Neste domingo (16), apoiadores do ex-presidente Jair Bolsonaro organizam uma manifestação no Rio de Janeiro pedindo anistia aos envolvidos nos ataques às sedes dos Três Poderes em 8 de janeiro de 2023. O movimento busca pressionar o Congresso a aprovar projetos de lei que extinguem as punições aos réus do caso. Mas a proposta tem provocado forte reação entre juristas e especialistas, que alertam para os riscos de conceder perdão a crimes contra a democracia.
“Com democracia não se brinca. Se houve crimes contra a democracia, e todas as provas demonstram cabalmente que esses crimes aconteceram, não é razoável conceder o perdão da anistia”, afirma Gustavo Sampaio, professor da Universidade Federal Fluminense (UFF). Para ele, a medida abriria um precedente perigoso e incentivaria novos ataques ao Estado Democrático de Direito.
Oposição jurídica e institucional
A possibilidade de anistia enfrenta resistência dentro e fora do meio jurídico. Para a professora de Direito Penal da Fundação Getulio Vargas (FGV), Raquel Scalcon, perdoar os envolvidos nos atos de 8 de janeiro significa deslegitimar o próprio sistema democrático. “Estamos falando de crimes que, pelo menos em tese, querem implodir o sistema constitucional. Não é apenas uma questão de anistia comum, mas de enfraquecer o alicerce das nossas instituições”, ressalta.
A Associação Brasileira de Juristas pela Democracia (ABJD) também se manifestou contra a proposta. Em nota oficial, a entidade afirmou que “a anistia aos golpistas é um desrespeito à memória de todos aqueles que lutaram pela democracia e foram mortos. Não admitiremos anistia! Nosso país precisa caminhar com Memória, Verdade e Justiça”.
A batalha política pela anistia
No Congresso Nacional, diversos parlamentares de oposição ao governo Lula defendem a aprovação da anistia, argumentando que os réus são vítimas de perseguição política. O senador Hamilton Mourão (Republicanos-RS) afirma que a anistia “barraria a injustiça decorrente das condenações desproporcionais”. O senador Márcio Bittar (União-AC) propõe, além do perdão judicial, a restauração dos direitos políticos de cidadãos declarados inelegíveis após os ataques.
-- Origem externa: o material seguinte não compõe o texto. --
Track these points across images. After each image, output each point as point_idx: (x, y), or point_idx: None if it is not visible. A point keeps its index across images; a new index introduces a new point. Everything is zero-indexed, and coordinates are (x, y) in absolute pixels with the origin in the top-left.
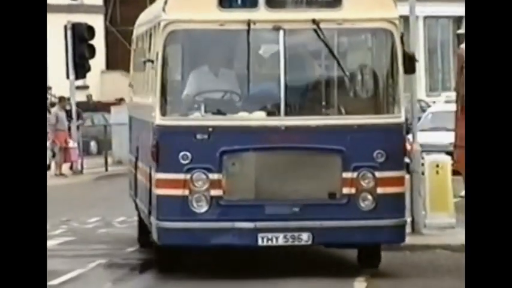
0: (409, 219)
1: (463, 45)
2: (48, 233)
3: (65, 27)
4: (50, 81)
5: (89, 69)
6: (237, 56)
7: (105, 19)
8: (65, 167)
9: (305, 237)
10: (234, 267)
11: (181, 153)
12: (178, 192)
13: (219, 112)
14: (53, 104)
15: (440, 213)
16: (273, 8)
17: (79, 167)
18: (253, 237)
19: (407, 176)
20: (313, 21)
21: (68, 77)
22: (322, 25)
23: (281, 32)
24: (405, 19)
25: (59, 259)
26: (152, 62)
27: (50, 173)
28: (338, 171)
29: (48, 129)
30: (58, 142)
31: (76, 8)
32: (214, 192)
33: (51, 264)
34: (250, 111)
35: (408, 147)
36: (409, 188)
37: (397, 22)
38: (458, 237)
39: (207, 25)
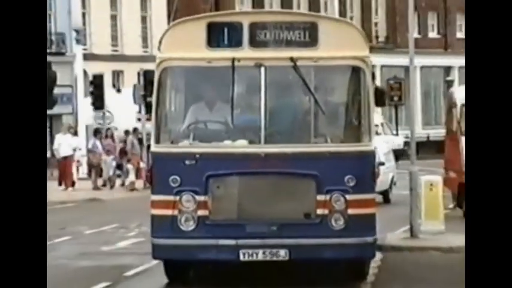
0: (408, 227)
1: (451, 89)
2: (124, 235)
3: (138, 73)
4: (124, 116)
5: None
6: (223, 90)
7: None
8: (138, 183)
9: (282, 254)
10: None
11: (172, 177)
12: (168, 212)
13: (205, 140)
14: (127, 133)
15: (433, 222)
16: (256, 47)
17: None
18: (235, 253)
19: (407, 192)
20: (291, 59)
21: (140, 111)
22: (299, 62)
23: (262, 69)
24: (406, 68)
25: (132, 256)
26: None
27: (124, 188)
28: (312, 194)
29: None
30: (134, 163)
31: (148, 58)
32: (201, 213)
33: (126, 259)
34: (234, 139)
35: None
36: (409, 201)
37: (368, 60)
38: (447, 240)
39: (197, 62)
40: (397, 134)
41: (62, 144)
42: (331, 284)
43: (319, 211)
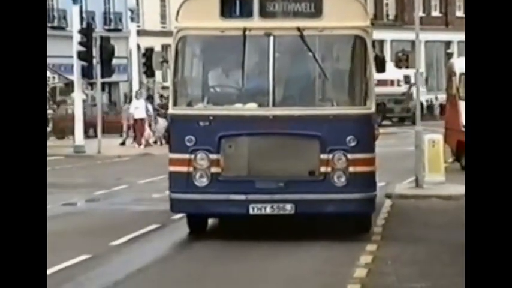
0: (413, 178)
1: (451, 60)
2: None
3: None
4: None
5: None
6: (235, 57)
7: None
8: None
9: (288, 208)
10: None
11: (187, 137)
12: (184, 169)
13: (218, 103)
14: None
15: (435, 174)
16: (265, 17)
17: None
18: (245, 207)
19: (412, 148)
20: (298, 28)
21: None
22: (305, 32)
23: (271, 38)
24: (412, 43)
25: None
26: (167, 62)
27: None
28: (316, 153)
29: None
30: None
31: None
32: (214, 170)
33: None
34: (244, 102)
35: (377, 133)
36: (415, 156)
37: (369, 30)
38: (447, 189)
39: (211, 32)
40: None
41: (139, 108)
42: (335, 236)
43: (323, 169)
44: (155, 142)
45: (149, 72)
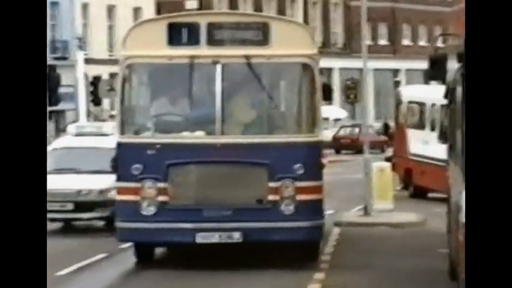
0: (362, 206)
1: (399, 88)
2: None
3: None
4: None
5: None
6: (182, 85)
7: None
8: None
9: (237, 236)
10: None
11: (135, 166)
12: (131, 198)
13: (166, 131)
14: None
15: (383, 202)
16: (213, 45)
17: None
18: (192, 236)
19: (361, 176)
20: (245, 56)
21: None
22: (253, 60)
23: (219, 66)
24: (360, 70)
25: None
26: (114, 90)
27: None
28: (264, 181)
29: None
30: None
31: None
32: (161, 198)
33: None
34: (192, 131)
35: (324, 161)
36: (364, 184)
37: (316, 58)
38: (395, 217)
39: (158, 60)
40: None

Os projetos em debate incluem o PL 2.858/2022, do ex-deputado Major Vitor Hugo (PL-GO), que busca anistiar crimes ligados às manifestações contra o resultado das eleições de 2022, incluindo os atos de 8 de janeiro. No Senado, o PL 5.064/2023, de Mourão, tem o mesmo objetivo, enquanto a proposta de Bittar amplia a abrangência do perdão.
A concessão da anistia, no entanto, pode ter um efeito inesperado. Segundo o professor da USP Vitor Schirato, a medida “seria um golpe na democracia brasileira”, pois enfraqueceria as instituições ao permitir que crimes contra o Estado fossem tratados com indulgência.
STF pode barrar anistia
Mesmo que o Congresso aprove a anistia, o Supremo Tribunal Federal (STF) pode declarar a medida inconstitucional. Em maio de 2023, a Corte já anulou um indulto concedido por Jair Bolsonaro ao ex-deputado Daniel Silveira, condenado por ameaças ao STF e ao Estado Democrático de Direito.
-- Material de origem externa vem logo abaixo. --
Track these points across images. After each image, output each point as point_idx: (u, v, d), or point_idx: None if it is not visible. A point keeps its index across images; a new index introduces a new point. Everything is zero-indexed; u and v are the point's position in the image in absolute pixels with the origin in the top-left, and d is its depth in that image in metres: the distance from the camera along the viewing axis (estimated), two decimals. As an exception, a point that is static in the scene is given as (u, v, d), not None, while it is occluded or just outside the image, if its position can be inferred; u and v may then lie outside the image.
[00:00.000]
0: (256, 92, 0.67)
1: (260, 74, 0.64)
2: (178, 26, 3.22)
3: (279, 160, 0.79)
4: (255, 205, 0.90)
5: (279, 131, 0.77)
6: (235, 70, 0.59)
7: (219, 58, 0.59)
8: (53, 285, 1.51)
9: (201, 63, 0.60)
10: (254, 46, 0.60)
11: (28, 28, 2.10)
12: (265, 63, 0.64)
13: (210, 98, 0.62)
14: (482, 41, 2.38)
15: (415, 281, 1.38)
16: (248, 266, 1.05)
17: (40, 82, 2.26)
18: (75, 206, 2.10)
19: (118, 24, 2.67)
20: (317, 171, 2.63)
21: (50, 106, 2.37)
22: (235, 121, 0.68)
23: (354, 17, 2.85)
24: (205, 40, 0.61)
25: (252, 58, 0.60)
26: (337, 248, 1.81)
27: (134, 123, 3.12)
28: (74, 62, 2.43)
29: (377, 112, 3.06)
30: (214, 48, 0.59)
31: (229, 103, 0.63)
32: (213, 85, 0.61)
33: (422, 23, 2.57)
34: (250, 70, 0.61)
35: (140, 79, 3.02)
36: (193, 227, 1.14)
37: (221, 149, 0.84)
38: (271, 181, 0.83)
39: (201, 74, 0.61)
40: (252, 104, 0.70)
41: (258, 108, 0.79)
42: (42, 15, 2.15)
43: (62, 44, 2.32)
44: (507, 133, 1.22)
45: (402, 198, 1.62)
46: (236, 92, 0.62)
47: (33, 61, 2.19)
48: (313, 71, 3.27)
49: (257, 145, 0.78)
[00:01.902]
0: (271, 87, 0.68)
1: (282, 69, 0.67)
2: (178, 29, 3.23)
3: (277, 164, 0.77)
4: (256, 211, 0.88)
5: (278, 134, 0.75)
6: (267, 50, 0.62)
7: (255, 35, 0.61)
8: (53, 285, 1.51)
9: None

Schirato destaca que “não é coerente utilizar um mecanismo do Estado Democrático de Direito para perdoar quem atentou contra ele”. Para Raquel Scalcon, o Supremo tem reforçado sua posição contra impunidade em crimes dessa natureza. “A tendência seria o STF entender que esses crimes não podem ser anistiados”, avalia.
A discussão sobre a anistia não é apenas um embate jurídico, mas uma disputa sobre os rumos da democracia brasileira. Se aprovada, a medida pode reescrever o significado da punição a atentados contra o Estado, gerando um efeito duradouro na política e na justiça do país.